» **Your assignment**: Render every line of the material below as a numbered list, omitting blank lines. Exclude the pictures from your answer.

[Data records]
-------

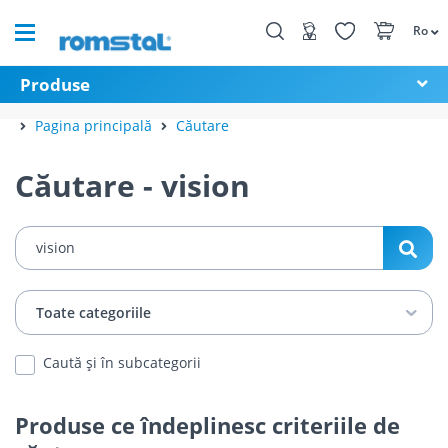
Ro
Produse
Pagina principală
Căutare
Căutare - vision
Caută și în subcategorii
Produse ce îndeplinesc criteriile de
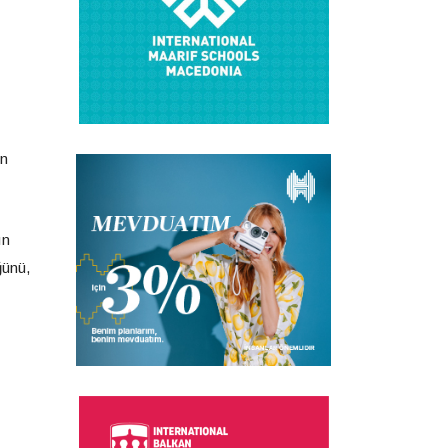
in
ın
ğünü,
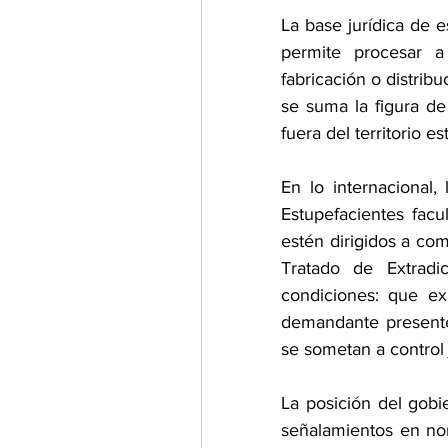
La base jurídica de 
permite procesar a 
fabricación o distribu
se suma la figura de
fuera del territorio e
En lo internacional,
Estupefacientes facul
estén dirigidos a com
Tratado de Extradi
condiciones: que ex
demandante presente 
se sometan a control 
La posición del gobi
señalamientos en nom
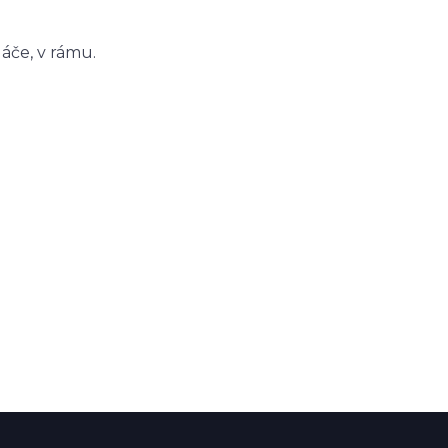
áče, v rámu.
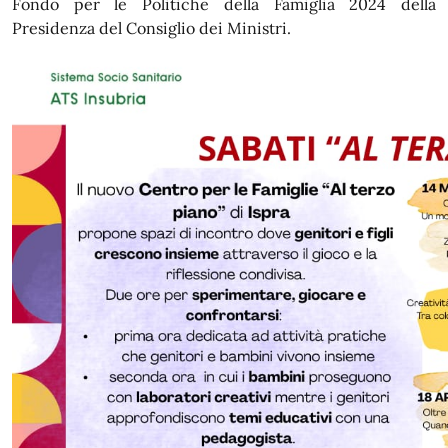
Fondo per le Politiche della Famiglia 2024 della
Presidenza del Consiglio dei Ministri.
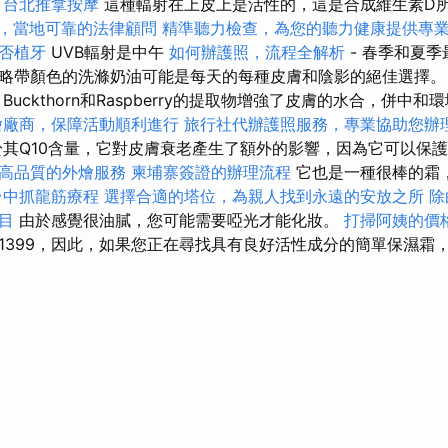
。
台北推拿按摩
這種輻射在上皮上是活性的，這是合成維生素D
，當地可靠的法律顧問
精準聽力檢查，為您的聽力健康提供專
否植牙
UVB輻射是中午
如何辦護照，流程全解析
- 春季和夏季
略帶顏色的洗滌奶油可能是每天的每種皮膚和陰影的絕佳選擇
Buckthorn和Raspberry的提取物增強了皮膚的水合，併中
燴廠商，保障活動順利進行
旅行社代辦護照服務，專業協助您辦
其Q10含量，它對皮膚衰老產生了額外的影響，因為它可以保
高品質的外燴服務
柬埔寨簽證的辦理流程
它也是一種很棒的霜
台中抓龍筋療程
選擇合適的塔位，為親人找到永遠的安放之所
除
目
由於感覺很油膩，您可能需要啞光才能化妝。
打掃阿姨的價
1399，因此，如果您正在尋找具有良好活性成分的簡單保濕霜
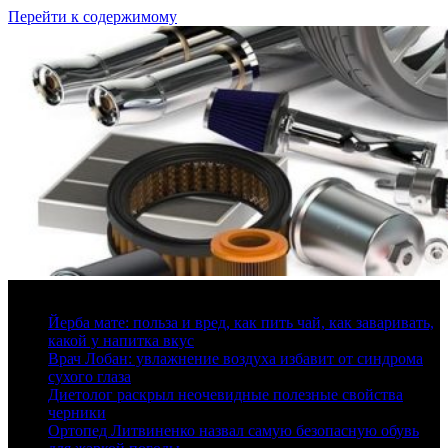
Перейти к содержимому
10 августа, 2026
Йерба мате: польза и вред, как пить чай, как заваривать,
какой у напитка вкус
Врач Лобан: увлажнение воздуха избавит от синдрома
сухого глаза
Диетолог раскрыл неочевидные полезные свойства
черники
Ортопед Литвиненко назвал самую безопасную обувь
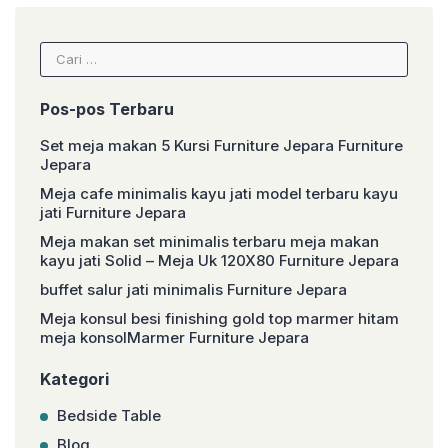
Cari
untuk:
Pos-pos Terbaru
Set meja makan 5 Kursi Furniture Jepara Furniture
Jepara
Meja cafe minimalis kayu jati model terbaru kayu
jati Furniture Jepara
Meja makan set minimalis terbaru meja makan
kayu jati Solid – Meja Uk 120X80 Furniture Jepara
buffet salur jati minimalis Furniture Jepara
Meja konsul besi finishing gold top marmer hitam
meja konsolMarmer Furniture Jepara
Kategori
Bedside Table
Blog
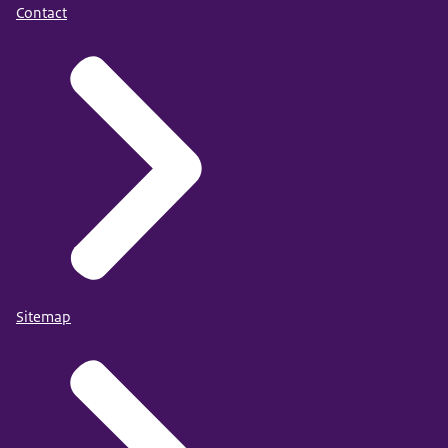
Contact
Sitemap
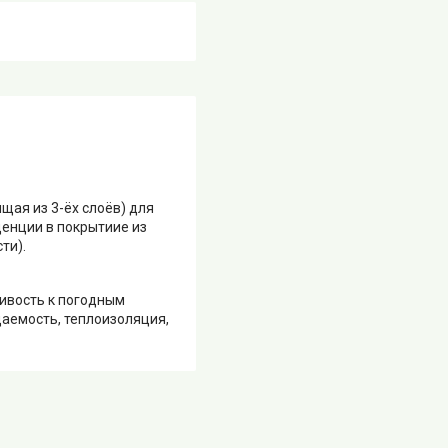
щая из 3-ёх слоёв) для
енции в покрытиие из
ти).
чивость к погодным
аемость, теплоизоляция,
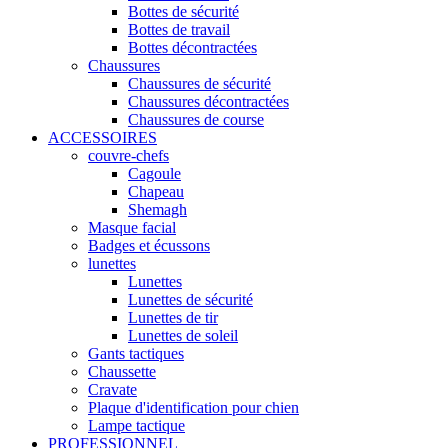
Bottes de sécurité
Bottes de travail
Bottes décontractées
Chaussures
Chaussures de sécurité
Chaussures décontractées
Chaussures de course
ACCESSOIRES
couvre-chefs
Cagoule
Chapeau
Shemagh
Masque facial
Badges et écussons
lunettes
Lunettes
Lunettes de sécurité
Lunettes de tir
Lunettes de soleil
Gants tactiques
Chaussette
Cravate
Plaque d'identification pour chien
Lampe tactique
PROFESSIONNEL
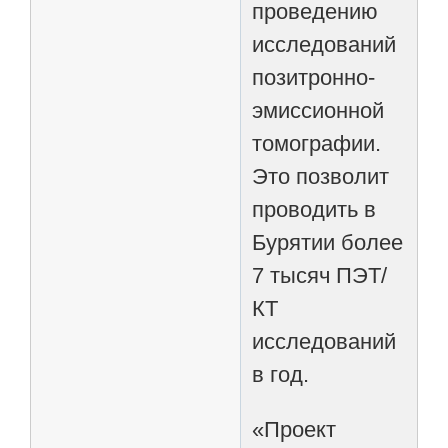
проведению
исследований
позитронно-
эмиссионной
томографии.
Это позволит
проводить в
Бурятии более
7 тысяч ПЭТ/
КТ
исследований
в год.
«Проект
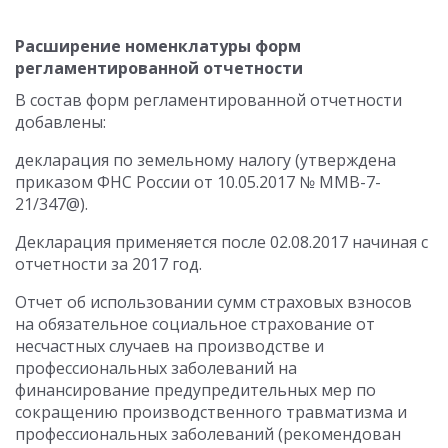
Расширение номенклатуры форм
регламентированной отчетности
В состав форм регламентированной отчетности
добавлены:
декларация по земельному налогу (утверждена
приказом ФНС России от 10.05.2017 № ММВ-7-
21/347@).
Декларация применяется после 02.08.2017 начиная с
отчетности за 2017 год.
Отчет об использовании сумм страховых взносов
на обязательное социальное страхование от
несчастных случаев на производстве и
профессиональных заболеваний на
финансирование предупредительных мер по
сокращению производственного травматизма и
профессиональных заболеваний (рекомендован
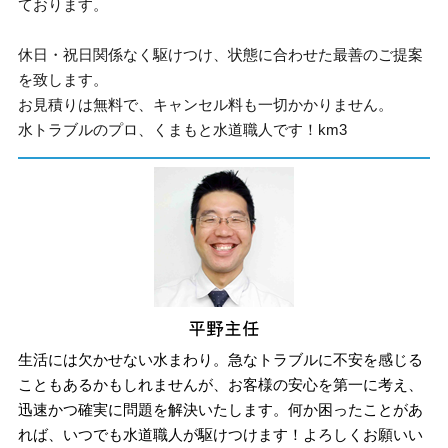
ております。
休日・祝日関係なく駆けつけ、状態に合わせた最善のご提案
を致します。
お見積りは無料で、キャンセル料も一切かかりません。
水トラブルのプロ、くまもと水道職人です！km3
生活には欠かせない水まわり。急なトラブルに不安を感じる
こともあるかもしれませんが、お客様の安心を第一に考え、
迅速かつ確実に問題を解決いたします。何か困ったことがあ
れば、いつでも水道職人が駆けつけます！よろしくお願いい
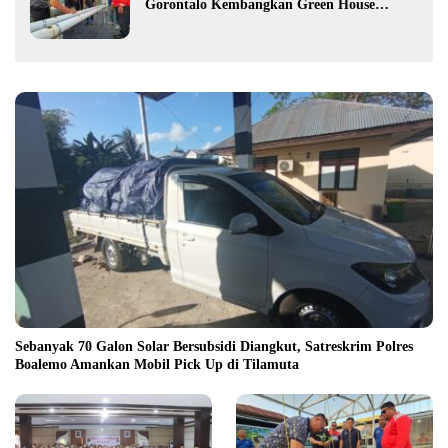
Gorontalo Kembangkan Green House
Hidrofarm
Sebanyak 70 Galon Solar Bersubsidi Diangkut, Satreskrim Polres
Boalemo Amankan Mobil Pick Up di Tilamuta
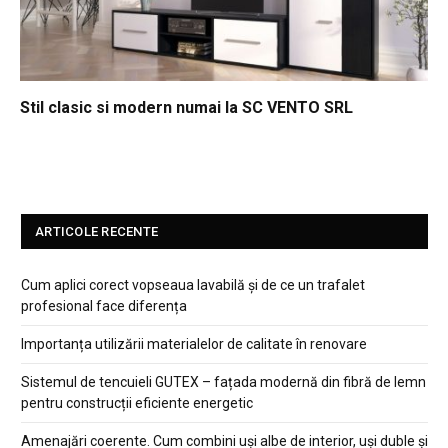
Stil clasic si modern numai la SC VENTO SRL
ARTICOLE RECENTE
Cum aplici corect vopseaua lavabilă și de ce un trafalet
profesional face diferența
Importanța utilizării materialelor de calitate în renovare
Sistemul de tencuieli GUTEX – fațada modernă din fibră de lemn
pentru construcții eficiente energetic
Amenajări coerente. Cum combini uși albe de interior, uși duble și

-------

» **Written response**:
1. Ro
2. Produse
3. Pagina principală
4. Căutare
5. Căutare - vision
6. Caută și în subcategorii
7. Produse ce îndeplinesc criteriile de
8. in
9. ın
10. ğünü,
11. La base jurídica de 
12. permite procesar a 
13. fabricación o distribu
14. se suma la figura de
15. fuera del territorio e
16. En lo internacional,
17. Estupefacientes facul
18. estén dirigidos a com
19. Tratado de Extradi
20. condiciones: que ex
21. demandante presente 
22. se sometan a control 
23. La posición del gobi
24. señalamientos en nom
25. áče, v rámu.
26. Fondo per le Politiche della Famiglia 2024 della
27. Presidenza del Consiglio dei Ministri.
28. 。
29. 台北推拿按摩
30. 這種輻射在上皮上是活性的，這是合成維生素D
31. ，當地可靠的法律顧問
32. 精準聽力檢查，為您的聽力健康提供專
33. 否植牙
34. UVB輻射是中午
35. 如何辦護照，流程全解析
36. - 春季和夏季
37. 略帶顏色的洗滌奶油可能是每天的每種皮膚和陰影的絕佳選擇
38. Buckthorn和Raspberry的提取物增強了皮膚的水合，併中
39. 燴廠商，保障活動順利進行
40. 旅行社代辦護照服務，專業協助您辦
41. 其Q10含量，它對皮膚衰老產生了額外的影響，因為它可以保
42. 高品質的外燴服務
43. 柬埔寨簽證的辦理流程
44. 它也是一種很棒的霜
45. 台中抓龍筋療程
46. 選擇合適的塔位，為親人找到永遠的安放之所
47. 除
48. 目
49. 由於感覺很油膩，您可能需要啞光才能化妝。
50. 打掃阿姨的價
51. 1399，因此，如果您正在尋找具有良好活性成分的簡單保濕霜
52. Перейти к содержимому
53. 10 августа, 2026
54. Йерба мате: польза и вред, как пить чай, как заваривать,
55. какой у напитка вкус
56. Врач Лобан: увлажнение воздуха избавит от синдрома
57. сухого глаза
58. Диетолог раскрыл неочевидные полезные свойства
59. черники
60. Ортопед Литвиненко назвал самую безопасную обувь
61. Cari
62. untuk:
63. Pos-pos Terbaru
64. Set meja makan 5 Kursi Furniture Jepara Furniture
65. Jepara
66. Meja cafe minimalis kayu jati model terbaru kayu
67. jati Furniture Jepara
68. Meja makan set minimalis terbaru meja makan
69. kayu jati Solid – Meja Uk 120X80 Furniture Jepara
70. buffet salur jati minimalis Furniture Jepara
71. Meja konsul besi finishing gold top marmer hitam
72. meja konsolMarmer Furniture Jepara
73. Kategori
74. Bedside Table
75. Blog
76. Contact
77. Sitemap
78. щая из 3-ёх слоёв) для
79. енции в покрытиие из
80. ти).
81. чивость к погодным
82. аемость, теплоизоляция,
83. Bottes de sécurité
84. Bottes de travail
85. Bottes décontractées
86. Chaussures
87. Chaussures de sécurité
88. Chaussures décontractées
89. Chaussures de course
90. ACCESSOIRES
91. couvre-chefs
92. Cagoule
93. Chapeau
94. Shemagh
95. Masque facial
96. Badges et écussons
97. lunettes
98. Lunettes
99. Lunettes de sécurité
100. Lunettes de tir
101. Lunettes de soleil
102. Gants tactiques
103. Chaussette
104. Cravate
105. Plaque d'identification pour chien
106. Lampe tactique
107. PROFESSIONNEL
108. проведению
109. исследований
110. позитронно-
111. эмиссионной
112. томографии.
113. Это позволит
114. проводить в
115. Бурятии более
116. 7 тысяч ПЭТ/
117. КТ
118. исследований
119. в год.
120. «Проект
121. Расширение номенклатуры форм
122. регламентированной отчетности
123. В состав форм регламентированной отчетности
124. добавлены:
125. декларация по земельному налогу (утверждена
126. приказом ФНС России от 10.05.2017 № ММВ-7-
127. 21/347@).
128. Декларация применяется после 02.08.2017 начиная с
129. отчетности за 2017 год.
130. Отчет об использовании сумм страховых взносов
131. на обязательное социальное страхование от
132. несчастных случаев на производстве и
133. профессиональных заболеваний на
134. финансирование предупредительных мер по
135. сокращению производственного травматизма и
136. профессиональных заболеваний (рекомендован
137. ております。
138. 休日・祝日関係なく駆けつけ、状態に合わせた最善のご提案
139. を致します。
140. お見積りは無料で、キャンセル料も一切かかりません。
141. 水トラブルのプロ、くまもと水道職人です！km3
142. 生活には欠かせない水まわり。急なトラブルに不安を感じる
143. こともあるかもしれませんが、お客様の安心を第一に考え、
144. 迅速かつ確実に問題を解決いたします。何か困ったことがあ
145. れば、いつでも水道職人が駆けつけます！よろしくお願いい
146. Gorontalo Kembangkan Green House
147. Hidrofarm
148. Sebanyak 70 Galon Solar Bersubsidi Diangkut, Satreskrim Polres
149. Boalemo Amankan Mobil Pick Up di Tilamuta
150. Stil clasic si modern numai la SC VENTO SRL
151. ARTICOLE RECENTE
152. Cum aplici corect vopseaua lavabilă și de ce un trafalet
153. profesional face diferența
154. Importanța utilizării materialelor de calitate în renovare
155. Sistemul de tencuieli GUTEX – fațada modernă din fibră de lemn
156. pentru construcții eficiente energetic
157. Amenajări coerente. Cum combini uși albe de interior, uși duble și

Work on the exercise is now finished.